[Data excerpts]
[start]
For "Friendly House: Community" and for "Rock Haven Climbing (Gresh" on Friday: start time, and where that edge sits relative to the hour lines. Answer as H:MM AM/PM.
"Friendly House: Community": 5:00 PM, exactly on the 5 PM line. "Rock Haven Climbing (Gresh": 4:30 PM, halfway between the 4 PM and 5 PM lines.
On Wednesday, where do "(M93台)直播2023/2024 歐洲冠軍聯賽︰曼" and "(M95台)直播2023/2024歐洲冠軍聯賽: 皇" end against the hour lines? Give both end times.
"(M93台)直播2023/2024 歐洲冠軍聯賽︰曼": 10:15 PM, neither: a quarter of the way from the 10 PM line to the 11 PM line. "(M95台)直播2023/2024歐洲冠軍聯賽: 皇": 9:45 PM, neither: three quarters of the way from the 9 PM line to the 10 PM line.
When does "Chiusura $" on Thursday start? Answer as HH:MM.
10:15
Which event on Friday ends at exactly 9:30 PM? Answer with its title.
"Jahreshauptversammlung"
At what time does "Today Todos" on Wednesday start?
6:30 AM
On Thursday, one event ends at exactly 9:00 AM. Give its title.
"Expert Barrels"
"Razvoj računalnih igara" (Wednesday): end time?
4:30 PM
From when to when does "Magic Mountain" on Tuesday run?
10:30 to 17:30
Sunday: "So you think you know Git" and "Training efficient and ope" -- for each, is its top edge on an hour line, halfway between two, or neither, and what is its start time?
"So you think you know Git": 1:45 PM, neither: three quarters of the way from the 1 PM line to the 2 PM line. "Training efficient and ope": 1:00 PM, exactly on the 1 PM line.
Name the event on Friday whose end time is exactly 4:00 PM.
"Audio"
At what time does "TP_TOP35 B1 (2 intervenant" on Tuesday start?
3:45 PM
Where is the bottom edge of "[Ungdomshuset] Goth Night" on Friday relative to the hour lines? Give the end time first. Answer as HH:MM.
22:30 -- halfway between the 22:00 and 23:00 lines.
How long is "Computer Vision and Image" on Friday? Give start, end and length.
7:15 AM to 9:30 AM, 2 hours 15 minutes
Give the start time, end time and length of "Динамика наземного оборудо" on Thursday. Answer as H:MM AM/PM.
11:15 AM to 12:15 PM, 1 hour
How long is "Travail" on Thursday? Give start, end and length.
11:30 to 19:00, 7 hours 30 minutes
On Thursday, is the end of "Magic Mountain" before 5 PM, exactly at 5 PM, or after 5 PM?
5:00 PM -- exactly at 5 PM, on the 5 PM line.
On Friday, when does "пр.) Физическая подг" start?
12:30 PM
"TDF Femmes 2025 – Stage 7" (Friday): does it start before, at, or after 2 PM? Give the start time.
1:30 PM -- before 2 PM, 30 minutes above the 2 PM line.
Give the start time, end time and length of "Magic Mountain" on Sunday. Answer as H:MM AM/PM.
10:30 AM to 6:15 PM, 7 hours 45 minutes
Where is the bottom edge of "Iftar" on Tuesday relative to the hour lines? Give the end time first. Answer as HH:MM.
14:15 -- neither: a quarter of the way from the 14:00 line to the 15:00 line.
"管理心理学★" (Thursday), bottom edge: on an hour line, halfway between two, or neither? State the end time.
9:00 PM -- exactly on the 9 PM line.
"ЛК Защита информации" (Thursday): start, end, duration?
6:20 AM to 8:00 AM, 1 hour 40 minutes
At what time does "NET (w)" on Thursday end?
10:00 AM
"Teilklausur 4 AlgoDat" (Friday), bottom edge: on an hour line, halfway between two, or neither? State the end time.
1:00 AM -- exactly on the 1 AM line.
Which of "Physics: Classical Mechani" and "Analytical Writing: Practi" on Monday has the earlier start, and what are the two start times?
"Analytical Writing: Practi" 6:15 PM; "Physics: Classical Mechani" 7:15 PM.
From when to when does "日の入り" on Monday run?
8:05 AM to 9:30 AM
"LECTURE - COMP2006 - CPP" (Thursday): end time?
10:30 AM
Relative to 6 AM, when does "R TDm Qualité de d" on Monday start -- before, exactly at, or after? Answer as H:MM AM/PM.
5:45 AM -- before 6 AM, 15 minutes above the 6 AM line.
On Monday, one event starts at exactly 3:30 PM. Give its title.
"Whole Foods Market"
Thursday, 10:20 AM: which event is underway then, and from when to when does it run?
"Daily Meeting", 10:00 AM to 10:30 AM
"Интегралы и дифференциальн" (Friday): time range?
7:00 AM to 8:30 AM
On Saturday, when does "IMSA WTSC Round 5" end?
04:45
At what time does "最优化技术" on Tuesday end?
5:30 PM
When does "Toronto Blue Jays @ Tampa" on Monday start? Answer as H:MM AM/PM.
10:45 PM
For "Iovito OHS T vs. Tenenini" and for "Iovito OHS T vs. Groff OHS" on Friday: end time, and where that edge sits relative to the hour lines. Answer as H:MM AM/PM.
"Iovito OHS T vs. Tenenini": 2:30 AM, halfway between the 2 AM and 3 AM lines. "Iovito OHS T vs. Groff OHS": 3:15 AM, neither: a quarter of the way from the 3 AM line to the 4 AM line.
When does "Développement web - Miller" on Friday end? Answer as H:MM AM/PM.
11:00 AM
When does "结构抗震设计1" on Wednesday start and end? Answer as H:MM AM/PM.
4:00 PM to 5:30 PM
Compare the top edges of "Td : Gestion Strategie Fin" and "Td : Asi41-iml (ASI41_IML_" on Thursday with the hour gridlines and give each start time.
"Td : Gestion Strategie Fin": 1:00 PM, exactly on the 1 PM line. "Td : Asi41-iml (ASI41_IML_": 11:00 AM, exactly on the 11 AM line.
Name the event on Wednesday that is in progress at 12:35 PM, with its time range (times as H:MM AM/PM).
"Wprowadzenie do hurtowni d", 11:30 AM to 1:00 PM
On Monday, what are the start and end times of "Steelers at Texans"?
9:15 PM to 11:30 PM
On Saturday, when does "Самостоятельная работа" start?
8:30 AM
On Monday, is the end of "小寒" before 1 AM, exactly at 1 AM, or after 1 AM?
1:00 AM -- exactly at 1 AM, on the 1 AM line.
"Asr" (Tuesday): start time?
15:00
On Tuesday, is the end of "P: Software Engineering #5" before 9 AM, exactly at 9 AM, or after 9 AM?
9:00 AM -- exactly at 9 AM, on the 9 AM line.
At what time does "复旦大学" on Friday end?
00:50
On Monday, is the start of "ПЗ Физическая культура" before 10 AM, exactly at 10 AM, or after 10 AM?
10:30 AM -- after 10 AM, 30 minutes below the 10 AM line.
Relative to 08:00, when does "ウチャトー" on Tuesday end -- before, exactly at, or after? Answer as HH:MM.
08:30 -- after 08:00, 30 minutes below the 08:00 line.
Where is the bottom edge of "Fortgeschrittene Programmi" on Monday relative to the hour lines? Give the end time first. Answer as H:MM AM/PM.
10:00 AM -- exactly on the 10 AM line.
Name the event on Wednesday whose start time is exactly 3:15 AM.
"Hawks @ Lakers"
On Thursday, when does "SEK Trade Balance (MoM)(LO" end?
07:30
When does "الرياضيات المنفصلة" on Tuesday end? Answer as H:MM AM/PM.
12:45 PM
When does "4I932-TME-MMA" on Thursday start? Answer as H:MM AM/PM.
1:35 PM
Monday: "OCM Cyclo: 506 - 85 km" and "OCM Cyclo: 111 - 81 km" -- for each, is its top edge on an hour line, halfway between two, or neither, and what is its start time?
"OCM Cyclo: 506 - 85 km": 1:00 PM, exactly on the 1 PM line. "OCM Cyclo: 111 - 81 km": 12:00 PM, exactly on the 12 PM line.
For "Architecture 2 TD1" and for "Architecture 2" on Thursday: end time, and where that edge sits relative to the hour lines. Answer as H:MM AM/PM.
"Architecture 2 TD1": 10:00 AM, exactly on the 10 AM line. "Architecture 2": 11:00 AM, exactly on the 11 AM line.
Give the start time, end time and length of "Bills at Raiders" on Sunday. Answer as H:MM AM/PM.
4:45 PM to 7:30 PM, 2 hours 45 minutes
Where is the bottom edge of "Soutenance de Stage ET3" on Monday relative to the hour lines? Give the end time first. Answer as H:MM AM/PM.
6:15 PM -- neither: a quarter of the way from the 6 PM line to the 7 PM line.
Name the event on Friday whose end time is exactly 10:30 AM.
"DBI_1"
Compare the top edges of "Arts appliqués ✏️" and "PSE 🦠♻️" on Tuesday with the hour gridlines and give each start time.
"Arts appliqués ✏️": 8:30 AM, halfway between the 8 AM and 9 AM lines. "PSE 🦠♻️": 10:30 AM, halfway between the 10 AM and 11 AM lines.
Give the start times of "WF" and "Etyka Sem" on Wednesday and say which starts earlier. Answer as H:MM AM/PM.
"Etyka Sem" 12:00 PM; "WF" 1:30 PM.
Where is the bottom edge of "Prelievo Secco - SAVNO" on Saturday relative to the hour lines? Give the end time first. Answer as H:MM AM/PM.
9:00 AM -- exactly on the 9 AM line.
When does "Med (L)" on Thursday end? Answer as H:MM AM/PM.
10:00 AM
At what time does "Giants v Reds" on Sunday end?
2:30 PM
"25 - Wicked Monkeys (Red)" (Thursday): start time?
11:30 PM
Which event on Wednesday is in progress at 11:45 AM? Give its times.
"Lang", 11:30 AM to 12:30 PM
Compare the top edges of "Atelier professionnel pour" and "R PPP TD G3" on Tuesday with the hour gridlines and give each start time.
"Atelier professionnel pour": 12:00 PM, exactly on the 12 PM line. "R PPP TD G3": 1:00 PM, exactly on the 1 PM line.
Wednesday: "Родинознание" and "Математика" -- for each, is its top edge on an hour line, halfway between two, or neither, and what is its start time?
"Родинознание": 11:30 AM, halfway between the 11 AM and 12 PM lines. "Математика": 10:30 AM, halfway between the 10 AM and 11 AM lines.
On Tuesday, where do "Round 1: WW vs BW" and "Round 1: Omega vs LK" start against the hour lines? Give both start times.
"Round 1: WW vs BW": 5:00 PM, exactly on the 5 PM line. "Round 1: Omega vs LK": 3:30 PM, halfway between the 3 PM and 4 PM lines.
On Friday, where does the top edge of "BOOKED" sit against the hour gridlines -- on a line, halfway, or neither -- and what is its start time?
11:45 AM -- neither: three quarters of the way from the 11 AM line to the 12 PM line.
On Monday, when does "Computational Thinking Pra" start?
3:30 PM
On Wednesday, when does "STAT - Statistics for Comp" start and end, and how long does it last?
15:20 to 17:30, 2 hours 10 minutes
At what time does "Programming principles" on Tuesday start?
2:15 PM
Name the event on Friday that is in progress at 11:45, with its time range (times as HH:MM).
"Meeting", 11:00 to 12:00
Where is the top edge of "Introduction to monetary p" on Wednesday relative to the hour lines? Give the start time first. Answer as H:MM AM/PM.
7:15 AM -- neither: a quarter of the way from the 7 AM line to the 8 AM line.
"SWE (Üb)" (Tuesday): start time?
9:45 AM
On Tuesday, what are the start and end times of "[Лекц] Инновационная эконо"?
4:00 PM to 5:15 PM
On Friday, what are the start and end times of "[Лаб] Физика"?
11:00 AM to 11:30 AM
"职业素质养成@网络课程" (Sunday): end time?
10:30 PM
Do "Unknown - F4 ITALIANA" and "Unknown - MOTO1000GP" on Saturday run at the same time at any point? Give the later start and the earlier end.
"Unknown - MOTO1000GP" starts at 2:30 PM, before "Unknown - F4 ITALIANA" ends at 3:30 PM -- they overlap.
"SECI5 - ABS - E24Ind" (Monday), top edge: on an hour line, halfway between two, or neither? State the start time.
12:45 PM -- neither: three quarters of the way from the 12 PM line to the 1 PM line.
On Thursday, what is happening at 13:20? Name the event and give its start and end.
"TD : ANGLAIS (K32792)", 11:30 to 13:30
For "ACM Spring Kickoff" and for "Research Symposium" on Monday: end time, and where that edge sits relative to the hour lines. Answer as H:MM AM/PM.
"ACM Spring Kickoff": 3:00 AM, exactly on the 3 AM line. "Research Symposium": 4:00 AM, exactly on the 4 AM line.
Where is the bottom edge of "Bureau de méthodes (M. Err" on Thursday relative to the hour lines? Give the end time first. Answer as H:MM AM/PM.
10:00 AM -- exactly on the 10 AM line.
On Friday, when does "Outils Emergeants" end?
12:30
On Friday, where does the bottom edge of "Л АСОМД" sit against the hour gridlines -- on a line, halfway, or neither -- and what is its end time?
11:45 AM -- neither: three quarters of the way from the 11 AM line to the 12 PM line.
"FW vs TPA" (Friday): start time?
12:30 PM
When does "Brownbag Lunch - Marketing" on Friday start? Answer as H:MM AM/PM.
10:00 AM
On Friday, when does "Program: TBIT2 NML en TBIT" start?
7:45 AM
[end]
■ What the exercise asks: Rewrite the stretch of the listing from its start through the line containing "1:45 PM, neither: three", switching "hour lines" to "gridlines" and keeping everything else the same. Return only that stretch.

■ Exercise solution:
For "Friendly House: Community" and for "Rock Haven Climbing (Gresh" on Friday: start time, and where that edge sits relative to the gridlines. Answer as H:MM AM/PM.
"Friendly House: Community": 5:00 PM, exactly on the 5 PM line. "Rock Haven Climbing (Gresh": 4:30 PM, halfway between the 4 PM and 5 PM lines.
On Wednesday, where do "(M93台)直播2023/2024 歐洲冠軍聯賽︰曼" and "(M95台)直播2023/2024歐洲冠軍聯賽: 皇" end against the gridlines? Give both end times.
"(M93台)直播2023/2024 歐洲冠軍聯賽︰曼": 10:15 PM, neither: a quarter of the way from the 10 PM line to the 11 PM line. "(M95台)直播2023/2024歐洲冠軍聯賽: 皇": 9:45 PM, neither: three quarters of the way from the 9 PM line to the 10 PM line.
When does "Chiusura $" on Thursday start? Answer as HH:MM.
10:15
Which event on Friday ends at exactly 9:30 PM? Answer with its title.
"Jahreshauptversammlung"
At what time does "Today Todos" on Wednesday start?
6:30 AM
On Thursday, one event ends at exactly 9:00 AM. Give its title.
"Expert Barrels"
"Razvoj računalnih igara" (Wednesday): end time?
4:30 PM
From when to when does "Magic Mountain" on Tuesday run?
10:30 to 17:30
Sunday: "So you think you know Git" and "Training efficient and ope" -- for each, is its top edge on an hour line, halfway between two, or neither, and what is its start time?
"So you think you know Git": 1:45 PM, neither: three quarters of the way from the 1 PM line to the 2 PM line. "Training efficient and ope": 1:00 PM, exactly on the 1 PM line.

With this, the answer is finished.